21 Nov 2013
Chapman Hill Bike Park Project grant request denied for a second time
A grant request submitted by the City of Durango to Great Outdoors Colorado (GOCO) for assisting the funding of a bike park at Chapman Hill failed to make the list of those projects recommended for a second time at GOCO’s local government meeting on Monday.

A grant request to fund the creation of Durango’s first City-sanctioned freeride and dirt jump trails was denied by GOCO for a second time on Monday.
“Unfortunately while a great project, the Chapman Hill Bike Park project was not recommended,” said Jake Houston, the Local Government and Planning Programs Coordinator for GOCO. “I am happy to work with the City going forward to provide any assistance that I can.”
Among the ten projects recommended for funding were an extreme hiking trail enhancement project in Colorado Springs, a skate park in Morgan County, and a board replacement project at an ice rink in the town of Kremmling, among various others around the state.
Great Outdoors Colorado is an entity that awards state lottery proceeds for park improvements and the acquisition of natural lands.
The City of Durango had submitted a grant request for around $270,000 dollars twice over the past year for a bike park at Chapman Hill that would have included a terrain park, “flow” trails for riders of various skill levels, a pump track, a freestyle training center, and a big-ass jump.

An uplift at the proposed Chapman Hill Bike Park Project was not part of the preliminary plans. There was, however, a plan for a commuter trail for bikers to push their rigs up for each run.
Monday’s grant denial leaves a gaping power vacuum for the future of freeride trail construction funding and whether its void will be filled for the funding of them on City lands, given that an undocumented amount has been spent on freeride trails during the organization’s existence, with the City having picked up the tab for most of the implementation costs for the progressive freeride Snakecharmer Trail, aka “The Scratch,” in Horse Gulch.
Snakecharmer was originally planned and marketed as a freeride trail, but then changed to what Monroe Brown and her trail foreman Tyson Swasey call a ‘progressive’ trail after deciding that the word freeride was too vague or has negative connotations for various reasons.

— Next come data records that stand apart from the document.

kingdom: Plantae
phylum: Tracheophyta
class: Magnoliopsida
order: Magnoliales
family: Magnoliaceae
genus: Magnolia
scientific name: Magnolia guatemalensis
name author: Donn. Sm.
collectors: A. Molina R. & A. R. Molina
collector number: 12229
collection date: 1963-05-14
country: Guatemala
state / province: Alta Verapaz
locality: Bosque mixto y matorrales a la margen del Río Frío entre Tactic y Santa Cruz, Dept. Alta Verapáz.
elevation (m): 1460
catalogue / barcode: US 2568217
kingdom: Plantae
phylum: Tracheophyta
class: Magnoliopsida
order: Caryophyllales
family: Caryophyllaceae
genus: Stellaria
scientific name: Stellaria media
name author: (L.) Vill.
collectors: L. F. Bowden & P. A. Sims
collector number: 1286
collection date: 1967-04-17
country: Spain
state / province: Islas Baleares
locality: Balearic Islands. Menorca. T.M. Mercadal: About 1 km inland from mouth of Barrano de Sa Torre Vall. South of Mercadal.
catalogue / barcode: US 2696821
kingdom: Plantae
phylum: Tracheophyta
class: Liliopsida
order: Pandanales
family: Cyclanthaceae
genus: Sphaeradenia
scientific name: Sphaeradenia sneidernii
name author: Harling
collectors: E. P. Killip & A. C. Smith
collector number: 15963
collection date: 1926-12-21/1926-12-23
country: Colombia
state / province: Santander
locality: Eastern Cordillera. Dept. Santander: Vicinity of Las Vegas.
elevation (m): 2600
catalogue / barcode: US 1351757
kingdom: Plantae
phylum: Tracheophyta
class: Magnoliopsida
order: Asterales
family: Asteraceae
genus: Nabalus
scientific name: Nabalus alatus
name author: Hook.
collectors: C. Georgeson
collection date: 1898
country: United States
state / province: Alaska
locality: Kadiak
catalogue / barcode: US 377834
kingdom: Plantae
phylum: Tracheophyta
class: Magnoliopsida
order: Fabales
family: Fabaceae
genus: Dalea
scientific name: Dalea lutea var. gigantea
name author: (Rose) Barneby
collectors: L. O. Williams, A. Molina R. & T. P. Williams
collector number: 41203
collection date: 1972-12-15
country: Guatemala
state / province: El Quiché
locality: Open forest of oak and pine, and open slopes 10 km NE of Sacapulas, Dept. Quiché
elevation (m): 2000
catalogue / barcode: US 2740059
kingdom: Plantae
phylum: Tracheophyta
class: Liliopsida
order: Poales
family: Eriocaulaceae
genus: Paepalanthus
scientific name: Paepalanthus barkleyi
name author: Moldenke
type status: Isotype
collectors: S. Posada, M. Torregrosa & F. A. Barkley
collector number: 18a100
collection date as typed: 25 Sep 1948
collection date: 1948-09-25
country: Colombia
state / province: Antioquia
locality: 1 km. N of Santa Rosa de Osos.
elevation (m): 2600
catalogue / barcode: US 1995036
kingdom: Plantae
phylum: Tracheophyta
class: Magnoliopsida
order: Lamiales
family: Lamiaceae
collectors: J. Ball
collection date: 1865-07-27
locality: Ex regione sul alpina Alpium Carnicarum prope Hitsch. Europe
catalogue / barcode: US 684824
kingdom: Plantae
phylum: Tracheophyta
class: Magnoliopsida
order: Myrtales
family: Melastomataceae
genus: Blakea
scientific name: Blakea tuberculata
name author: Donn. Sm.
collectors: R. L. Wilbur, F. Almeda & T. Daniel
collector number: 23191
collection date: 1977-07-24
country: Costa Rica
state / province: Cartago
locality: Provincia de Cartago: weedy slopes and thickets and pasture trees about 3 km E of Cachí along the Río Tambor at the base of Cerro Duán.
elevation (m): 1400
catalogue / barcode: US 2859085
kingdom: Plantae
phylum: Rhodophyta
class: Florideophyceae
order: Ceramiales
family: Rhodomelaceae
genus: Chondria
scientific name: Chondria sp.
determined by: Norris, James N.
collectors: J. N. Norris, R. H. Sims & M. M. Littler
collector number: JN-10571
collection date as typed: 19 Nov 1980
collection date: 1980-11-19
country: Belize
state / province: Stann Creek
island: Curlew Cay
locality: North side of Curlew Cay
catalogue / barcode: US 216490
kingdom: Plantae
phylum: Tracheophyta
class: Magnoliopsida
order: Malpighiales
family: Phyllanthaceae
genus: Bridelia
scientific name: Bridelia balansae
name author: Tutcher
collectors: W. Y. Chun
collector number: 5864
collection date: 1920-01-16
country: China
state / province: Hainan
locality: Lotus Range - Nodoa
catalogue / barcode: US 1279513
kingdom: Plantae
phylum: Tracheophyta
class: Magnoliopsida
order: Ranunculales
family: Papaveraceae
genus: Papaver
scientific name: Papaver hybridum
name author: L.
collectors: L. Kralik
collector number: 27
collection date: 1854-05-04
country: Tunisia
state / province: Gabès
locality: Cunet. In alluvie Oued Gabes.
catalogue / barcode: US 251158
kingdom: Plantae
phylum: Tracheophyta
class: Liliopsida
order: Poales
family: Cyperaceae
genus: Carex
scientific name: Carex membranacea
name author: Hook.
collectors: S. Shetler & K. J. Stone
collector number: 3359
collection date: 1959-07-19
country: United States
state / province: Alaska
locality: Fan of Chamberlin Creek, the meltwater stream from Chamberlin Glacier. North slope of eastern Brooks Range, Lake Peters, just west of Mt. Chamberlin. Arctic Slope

The trail, to this day, has features like rocky ledges with drops and berms that relate to freeride features, given their ability to let riders express themselves in the air aContactnd on technical, rocky, human-constructed and natural terrain.
Furthermore, freeriders continue to lack any substantial, sanctioned, freeride terrain and features to ride and play on, while a determined sect of locals and City staff continue to destroy existing features that have been built without permission on City land.
The construction of freeride features on city and federal lands continues and progresses every year, with many people benefiting with enjoyment and health benefits from using those features despite the continuing hatred expressed by a small faction of self-proclaimed environmentalists, those scared of fast-moving cyclists, a few City officials and some equestrians.
This blogger has a request in with Trails 2000’s Executive Director Mary Monroe Brown regarding how the organization plans on spending funds that they raised for the Chapman Hill Bike Park at their fundraiser in 2011. This post will be updated when and if she responds.
Chapman Hill Bike Park Project GOCO grant request, Spring 2013
Great Outdoors Colorado’s Fall, 2013 LPOR Recommended Projects
“… the word freeride has negative connotations for various reasons”
Please ask her to elaborate on that too. Would love to know those various reason, in specifics. Stereotypes don’t count.
Sad news on the grant front, sorry to hear about it. Hopefully they’ll keep applying for it?
Looks like ya got scratch, and it’ll be another half decade while the rest of the mtb world leaves those in charge of trails there in the 90’s. Sad.
But I have to say, Scratch is a job well done either way. Very fun. That and Raider’s Ridge in general are big standouts in the the trail line up there. The other major highlight trail I’ll leave nameless, but know that people from around the state and other states come there to ride it 😉
Jerry Hazard
November 21st, 2013 at 8:45 pmpermalink
While she has refused to go on the record with me over the past few years, she has also requested that her former Trail Foreman Tyson Swasey not go on the record with me, either–a gag order, in effect.
One thing that Swasey told me in Horse Gulch one day before the gag order was that the word freeride invokes images of people riding rogue down a hillside in places with no designated trail at all. That and the wording on the sign at the top of The Scratch requesting that people don’t skid, are indications that Trails 2000 sees freeride as having a negative connotation related to skidding and soil disturbances.
In the bigger scheme, I will say that tires on long-travel bikes have little more effect on most soils than a footprint from a hiker.
Raider’s Ridge is one of my favorites, as well, and I give Dusty Bender, Walker Thompson, Colin Shadell, Tyson Swasey and Mary Monroe Brown much respect for having contributed so much time and effort to the planning and implementation of The Scratch coming off of it.
As for the nameless on SJNF, that’ll be an example of a trail styled as a role model of success for the freeride trails and big hits of Durango’s future.